The Appellate Chamber of the Hague Tribunal is due to pronounce a second-instance verdict in the case of Momcilo Krajisnik, a former Republika Srpska senior official, in mid March.
In September 2006 Krajisnik, former President of the Republika Srpska Assembly, was sentenced to 27 years’ imprisonment for crimes against humanity, and persecution, extermination, murder and deportation of non-Serbs in Bosnia and Herzegovina.
He was sentenced for participation in a joint criminal enterprise, in collaboration with other Bosnian Serb leaders but acquitted of charges of genocide and complicity in genocide.
All parties, including the indictee himself, appealed the first-instance verdict.

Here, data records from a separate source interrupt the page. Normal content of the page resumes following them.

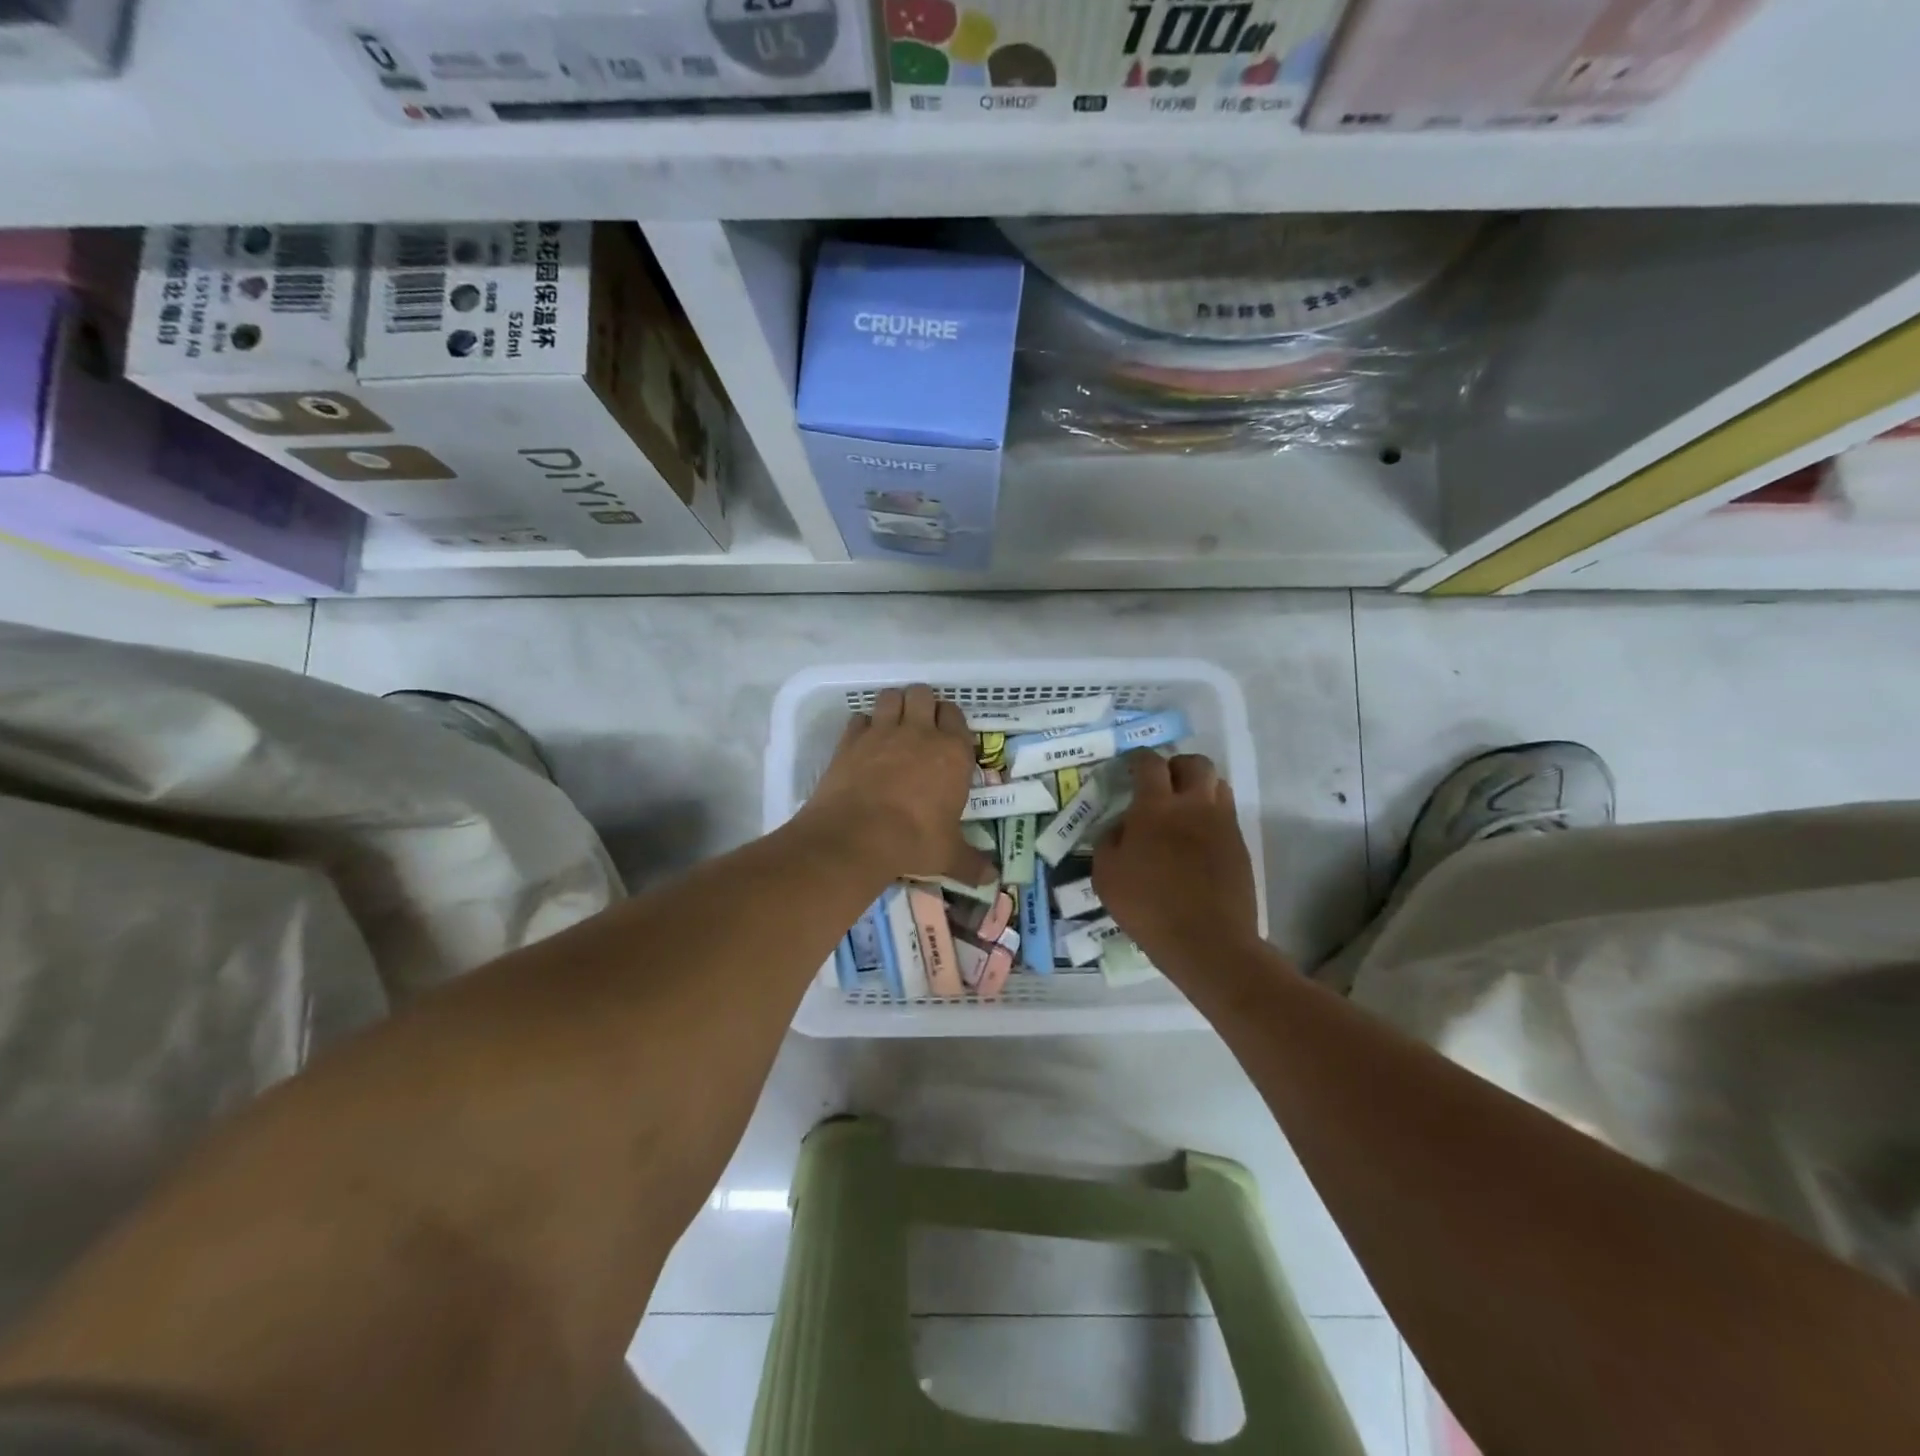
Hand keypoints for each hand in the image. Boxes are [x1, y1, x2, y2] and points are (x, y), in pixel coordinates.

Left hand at [800, 684, 994, 886]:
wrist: (856, 837)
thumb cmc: (913, 841)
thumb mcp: (948, 855)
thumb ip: (971, 862)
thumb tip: (992, 879)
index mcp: (952, 752)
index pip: (956, 714)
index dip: (950, 721)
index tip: (946, 736)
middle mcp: (919, 733)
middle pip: (923, 694)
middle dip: (921, 705)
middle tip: (919, 727)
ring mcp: (882, 732)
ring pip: (890, 696)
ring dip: (893, 706)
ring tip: (892, 726)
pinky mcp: (851, 740)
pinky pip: (859, 718)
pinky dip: (863, 726)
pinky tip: (864, 743)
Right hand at [1094, 751, 1259, 968]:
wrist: (1208, 942)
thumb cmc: (1148, 907)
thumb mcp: (1106, 874)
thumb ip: (1110, 839)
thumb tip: (1123, 825)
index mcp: (1156, 807)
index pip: (1150, 764)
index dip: (1138, 758)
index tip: (1131, 765)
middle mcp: (1194, 805)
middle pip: (1195, 764)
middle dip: (1177, 765)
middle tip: (1163, 782)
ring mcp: (1222, 824)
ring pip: (1218, 785)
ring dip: (1199, 787)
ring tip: (1183, 807)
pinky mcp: (1239, 846)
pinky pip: (1226, 816)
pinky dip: (1210, 816)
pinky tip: (1196, 841)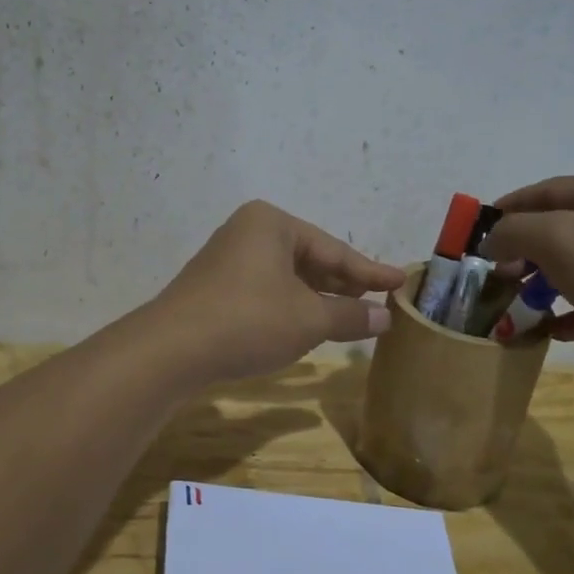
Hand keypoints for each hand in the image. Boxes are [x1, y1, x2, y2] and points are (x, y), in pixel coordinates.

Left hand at [147, 201, 405, 382]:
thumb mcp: (308, 319)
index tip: (401, 282)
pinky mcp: (214, 288)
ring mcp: (227, 260)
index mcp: (271, 224)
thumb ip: (350, 315)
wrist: (172, 349)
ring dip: (317, 298)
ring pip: (286, 277)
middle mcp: (247, 232)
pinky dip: (291, 306)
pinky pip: (265, 291)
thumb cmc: (249, 321)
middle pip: (309, 259)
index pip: (333, 248)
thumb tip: (385, 317)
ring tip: (350, 317)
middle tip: (378, 302)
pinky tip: (306, 325)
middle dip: (343, 284)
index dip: (370, 270)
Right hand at [483, 176, 573, 375]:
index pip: (544, 191)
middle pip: (560, 228)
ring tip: (520, 306)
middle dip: (523, 252)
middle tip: (496, 276)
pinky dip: (573, 311)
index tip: (475, 236)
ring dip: (544, 285)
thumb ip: (514, 231)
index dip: (505, 210)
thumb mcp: (558, 240)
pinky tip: (554, 331)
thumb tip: (492, 240)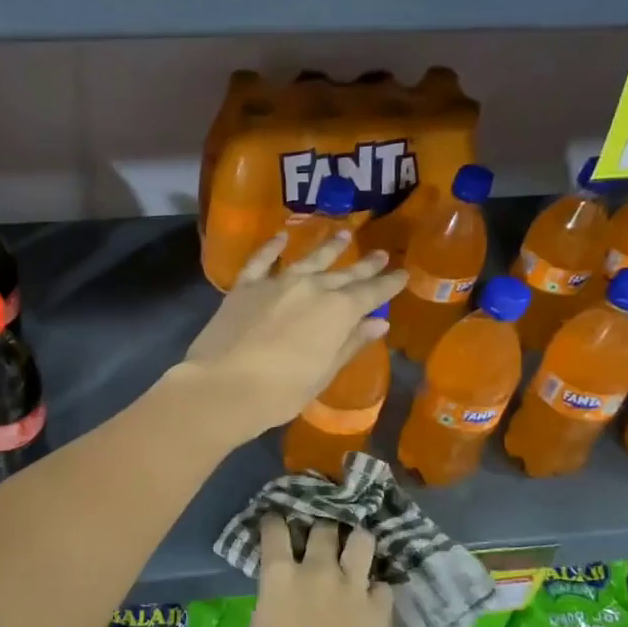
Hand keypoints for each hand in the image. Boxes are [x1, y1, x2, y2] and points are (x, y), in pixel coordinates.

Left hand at [180, 231, 405, 441]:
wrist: (223, 386)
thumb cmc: (281, 391)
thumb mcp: (324, 372)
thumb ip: (350, 343)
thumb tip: (379, 323)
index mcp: (338, 311)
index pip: (372, 293)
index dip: (389, 283)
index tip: (403, 273)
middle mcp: (311, 288)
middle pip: (344, 274)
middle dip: (365, 265)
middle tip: (382, 254)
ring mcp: (277, 283)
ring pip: (309, 259)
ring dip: (328, 248)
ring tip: (344, 235)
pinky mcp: (245, 287)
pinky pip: (262, 260)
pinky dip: (272, 247)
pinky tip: (281, 237)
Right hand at [248, 516, 392, 626]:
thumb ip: (269, 604)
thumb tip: (277, 599)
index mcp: (279, 576)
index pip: (275, 529)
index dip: (275, 521)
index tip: (275, 522)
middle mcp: (316, 570)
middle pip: (323, 528)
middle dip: (320, 529)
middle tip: (319, 539)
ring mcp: (351, 587)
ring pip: (362, 541)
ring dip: (356, 543)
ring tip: (353, 551)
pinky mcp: (377, 609)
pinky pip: (383, 584)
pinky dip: (377, 588)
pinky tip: (371, 596)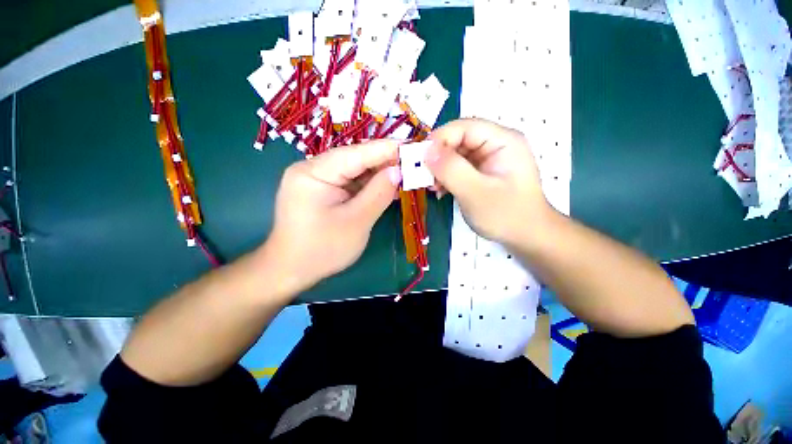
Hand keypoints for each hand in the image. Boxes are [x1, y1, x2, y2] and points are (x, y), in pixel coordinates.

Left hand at [263, 140, 401, 292]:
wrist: (292, 270)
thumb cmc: (323, 250)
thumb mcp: (357, 222)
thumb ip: (378, 193)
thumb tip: (398, 170)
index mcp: (314, 172)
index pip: (356, 153)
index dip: (386, 149)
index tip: (411, 146)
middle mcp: (312, 169)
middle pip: (355, 159)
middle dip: (384, 162)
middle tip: (412, 164)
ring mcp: (316, 180)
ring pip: (354, 171)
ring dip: (378, 175)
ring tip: (404, 175)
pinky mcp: (322, 191)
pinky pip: (350, 183)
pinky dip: (369, 186)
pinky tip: (387, 188)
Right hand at [426, 118, 550, 245]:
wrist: (525, 236)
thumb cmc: (506, 215)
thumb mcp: (476, 193)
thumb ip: (451, 170)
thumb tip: (426, 151)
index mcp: (503, 141)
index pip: (464, 127)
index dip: (439, 139)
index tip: (420, 159)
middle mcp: (496, 144)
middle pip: (459, 139)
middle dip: (438, 157)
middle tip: (424, 177)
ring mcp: (489, 158)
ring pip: (456, 154)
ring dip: (440, 169)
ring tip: (433, 187)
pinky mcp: (482, 171)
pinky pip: (458, 167)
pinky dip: (446, 177)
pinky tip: (441, 190)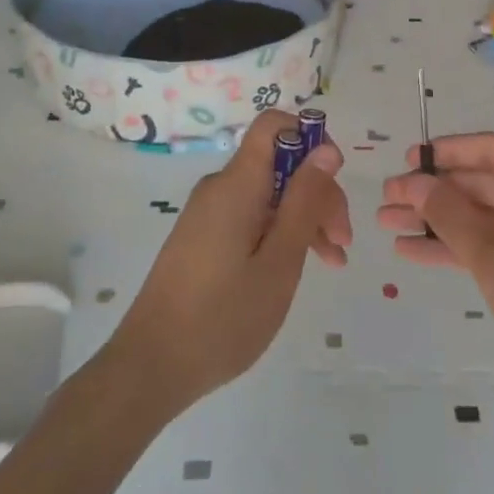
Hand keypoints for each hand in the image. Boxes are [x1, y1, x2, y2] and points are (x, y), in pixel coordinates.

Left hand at [109, 111, 351, 416]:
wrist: (151, 368)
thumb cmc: (223, 318)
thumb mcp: (280, 262)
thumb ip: (305, 201)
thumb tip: (326, 150)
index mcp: (237, 184)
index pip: (275, 125)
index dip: (311, 139)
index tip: (334, 179)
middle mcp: (221, 188)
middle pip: (279, 164)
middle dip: (317, 192)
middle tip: (343, 241)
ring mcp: (210, 213)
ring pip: (269, 194)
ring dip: (304, 217)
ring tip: (333, 261)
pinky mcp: (204, 237)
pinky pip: (251, 216)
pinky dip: (280, 233)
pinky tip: (299, 266)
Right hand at [378, 133, 493, 425]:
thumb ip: (450, 216)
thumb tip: (413, 181)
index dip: (447, 152)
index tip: (408, 158)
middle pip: (485, 182)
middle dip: (434, 193)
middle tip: (386, 199)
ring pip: (485, 214)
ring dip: (439, 221)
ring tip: (387, 224)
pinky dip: (460, 246)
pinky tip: (414, 250)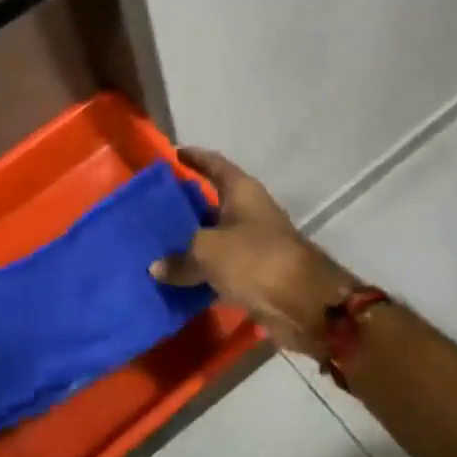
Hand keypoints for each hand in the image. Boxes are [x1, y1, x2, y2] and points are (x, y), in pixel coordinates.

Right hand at [150, 149, 354, 357]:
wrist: (303, 303)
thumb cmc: (255, 259)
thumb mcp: (208, 251)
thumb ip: (179, 258)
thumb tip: (156, 268)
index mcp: (242, 192)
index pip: (214, 165)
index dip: (194, 157)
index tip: (172, 154)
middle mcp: (249, 212)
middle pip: (212, 202)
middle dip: (185, 205)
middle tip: (152, 207)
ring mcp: (253, 244)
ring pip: (213, 239)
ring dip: (189, 243)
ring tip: (155, 244)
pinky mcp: (254, 275)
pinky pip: (219, 269)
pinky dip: (199, 273)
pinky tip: (173, 278)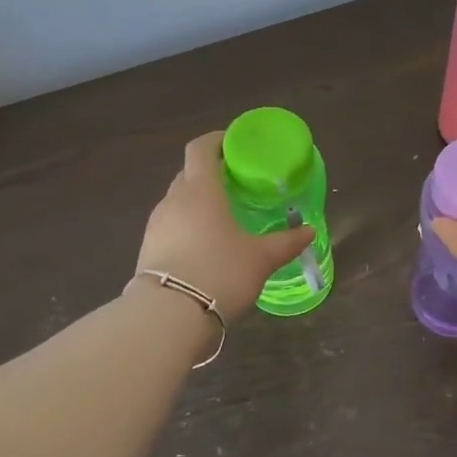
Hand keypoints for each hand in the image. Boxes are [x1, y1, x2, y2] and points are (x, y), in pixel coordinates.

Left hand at [136, 132, 313, 320]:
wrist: (169, 316)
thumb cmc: (220, 272)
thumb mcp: (261, 258)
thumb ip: (286, 242)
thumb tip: (309, 232)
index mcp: (201, 190)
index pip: (201, 149)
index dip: (216, 140)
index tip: (234, 144)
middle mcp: (174, 200)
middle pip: (189, 173)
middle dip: (210, 173)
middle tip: (236, 184)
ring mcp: (156, 225)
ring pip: (178, 201)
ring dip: (198, 202)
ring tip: (223, 218)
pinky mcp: (148, 249)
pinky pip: (171, 226)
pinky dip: (187, 226)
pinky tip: (205, 246)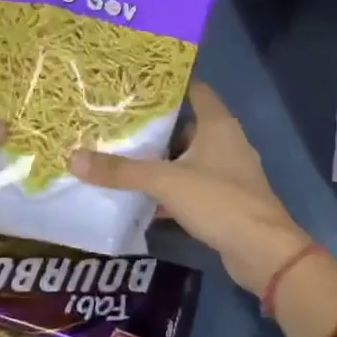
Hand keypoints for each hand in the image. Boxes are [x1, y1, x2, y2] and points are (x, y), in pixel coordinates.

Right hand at [72, 82, 307, 294]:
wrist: (261, 252)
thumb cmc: (219, 201)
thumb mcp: (165, 182)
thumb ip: (121, 171)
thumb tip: (74, 158)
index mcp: (217, 125)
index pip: (195, 90)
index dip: (168, 85)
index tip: (135, 84)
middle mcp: (225, 143)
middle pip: (185, 126)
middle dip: (154, 127)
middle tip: (116, 122)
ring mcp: (226, 173)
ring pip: (186, 160)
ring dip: (159, 161)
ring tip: (120, 157)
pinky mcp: (223, 201)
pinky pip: (190, 187)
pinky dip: (168, 191)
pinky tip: (140, 198)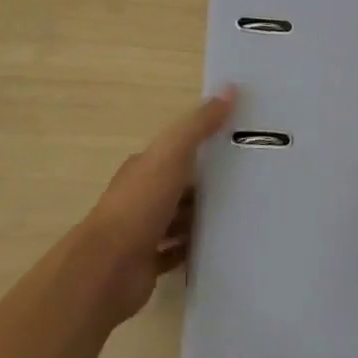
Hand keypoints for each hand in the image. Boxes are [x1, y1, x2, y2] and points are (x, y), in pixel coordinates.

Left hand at [78, 86, 235, 325]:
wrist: (107, 269)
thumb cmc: (139, 205)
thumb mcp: (172, 154)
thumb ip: (198, 125)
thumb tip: (230, 88)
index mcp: (144, 167)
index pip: (176, 150)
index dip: (204, 144)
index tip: (238, 144)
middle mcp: (141, 196)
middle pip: (179, 184)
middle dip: (207, 183)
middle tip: (250, 181)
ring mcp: (142, 231)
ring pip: (178, 218)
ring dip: (201, 215)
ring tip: (240, 212)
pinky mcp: (148, 262)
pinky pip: (176, 251)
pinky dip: (194, 247)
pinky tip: (220, 245)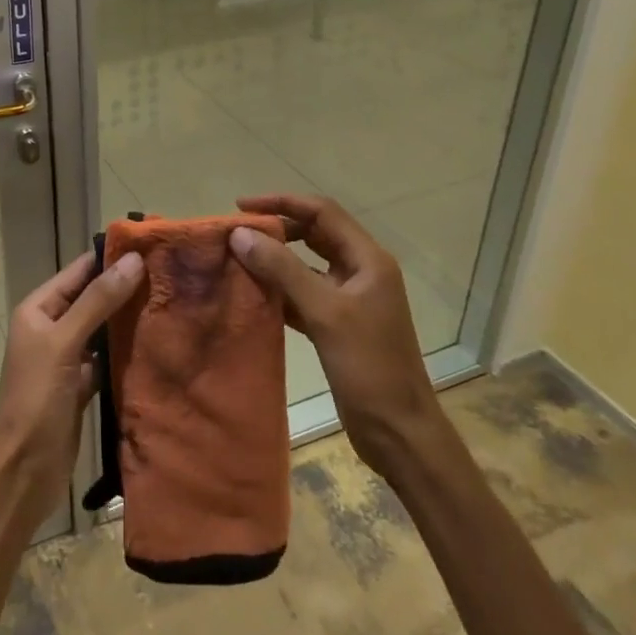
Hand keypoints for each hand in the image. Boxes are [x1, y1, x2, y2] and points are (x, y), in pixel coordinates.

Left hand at [0, 249, 144, 523]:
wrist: (24, 469)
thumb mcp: (64, 343)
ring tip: (171, 303)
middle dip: (126, 288)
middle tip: (171, 276)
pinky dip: (127, 352)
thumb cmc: (37, 399)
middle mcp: (52, 328)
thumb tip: (133, 260)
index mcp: (39, 309)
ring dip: (129, 320)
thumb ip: (97, 302)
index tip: (152, 247)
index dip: (111, 258)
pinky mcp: (81, 385)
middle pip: (93, 299)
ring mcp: (67, 358)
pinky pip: (108, 359)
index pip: (79, 272)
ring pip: (103, 329)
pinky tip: (156, 344)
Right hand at [228, 194, 440, 464]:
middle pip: (314, 234)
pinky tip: (253, 295)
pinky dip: (280, 290)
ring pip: (307, 265)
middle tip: (236, 235)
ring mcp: (351, 299)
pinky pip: (304, 294)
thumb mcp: (325, 313)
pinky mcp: (339, 325)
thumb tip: (240, 234)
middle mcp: (361, 272)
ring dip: (276, 260)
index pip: (322, 212)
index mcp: (368, 260)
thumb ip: (283, 270)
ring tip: (238, 260)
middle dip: (277, 230)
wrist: (399, 431)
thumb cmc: (369, 367)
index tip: (241, 207)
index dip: (282, 203)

Among other things, the Prosecution appealed due to what it described as an “inadequately low sentence”.
Nearly two and a half years after the pronouncement of the first-instance verdict, the Appellate Chamber of the International Criminal Tribunal for the former Yugoslavia, ICTY, has announced that it will pronounce a second-instance verdict on March 17.
The indictee was allowed to examine Radovan Karadzic as a witness during the course of the appellate process. The former President of Republika Srpska is at The Hague awaiting the start of his trial for war crimes and genocide.
Karadzic, who was examined on November 5, 2008, denied that Krajisnik was member of the wartime Presidency of Republika Srpska, his close associate and the “second highest ranking official in Republika Srpska”.
He also denied the fact, previously determined by the first-instance Chamber, that Krajisnik had a role in the establishment of crisis committees, war commissions, regional and municipal structures in the Serbian Democratic Party, or the Territorial Defence.